■ Page extract ■
######
Good intentions never work, you need good mechanisms to make anything happen - Jeff Bezos.
A mechanism is a process where
- You create a tool;
- Drive adoption of the tool;
- Inspect to correct course.
Read more - Building mechanisms.
I have observed that mechanisms work more efficiently than good intentions. Thus, I always try to convert good intentions into mechanisms. Looking at how Data Science projects are not as streamlined as Software Engineering projects, I searched for guidance on managing them better.
The following are my notes from Mechanisms for Effective Machine Learning Projects and related articles. These mechanisms apply to any data science project (work or hobby). Note that these mechanisms are mental tools. You have to make them a habit for mental tools to work.
Meta-Checklist for Projects
- 1-pager describing a map to the destination (1-7 days)
- Intent or why. Quantify the problem.
- Desired outcome. Business metric.
- Deliverable. No need for it to be detailed.
- Constraints. How not to solve the problem.
- Timebox the project. Based on the timeline, design a solution that fits. Ref: timebox section.
######
■ Exercise ■
How would you translate this sentence from the notes on mechanisms for data science projects into Spanish: "I have observed that mechanisms work more efficiently than good intentions."

■ Dataset entries ■
######
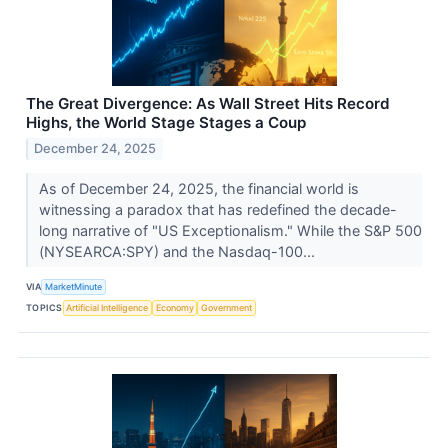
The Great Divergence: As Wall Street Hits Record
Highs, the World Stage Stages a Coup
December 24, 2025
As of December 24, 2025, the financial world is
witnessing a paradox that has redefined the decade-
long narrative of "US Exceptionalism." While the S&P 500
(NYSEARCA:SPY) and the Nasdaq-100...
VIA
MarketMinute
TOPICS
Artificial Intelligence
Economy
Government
######
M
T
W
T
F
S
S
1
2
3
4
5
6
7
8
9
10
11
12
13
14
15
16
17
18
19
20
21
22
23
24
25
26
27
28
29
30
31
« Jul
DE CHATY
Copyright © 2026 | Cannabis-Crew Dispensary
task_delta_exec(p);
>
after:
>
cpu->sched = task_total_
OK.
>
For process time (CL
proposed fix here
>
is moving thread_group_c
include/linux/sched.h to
######
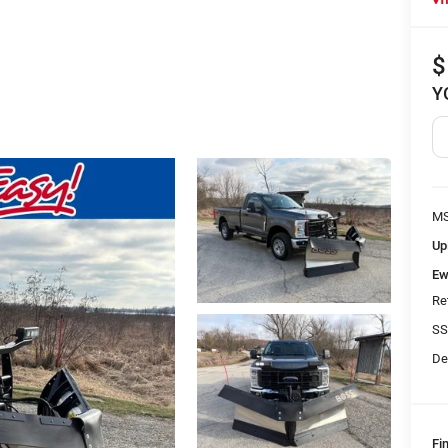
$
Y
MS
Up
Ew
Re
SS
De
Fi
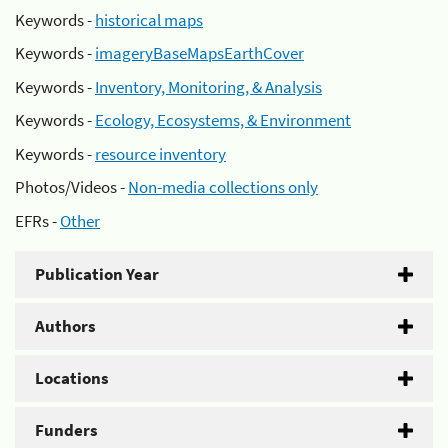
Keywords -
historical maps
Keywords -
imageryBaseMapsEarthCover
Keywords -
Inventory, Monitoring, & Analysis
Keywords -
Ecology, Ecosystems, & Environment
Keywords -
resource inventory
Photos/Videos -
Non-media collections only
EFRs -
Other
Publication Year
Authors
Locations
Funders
######
■ Your response ■
He observado que los mecanismos funcionan de manera más eficiente que las buenas intenciones.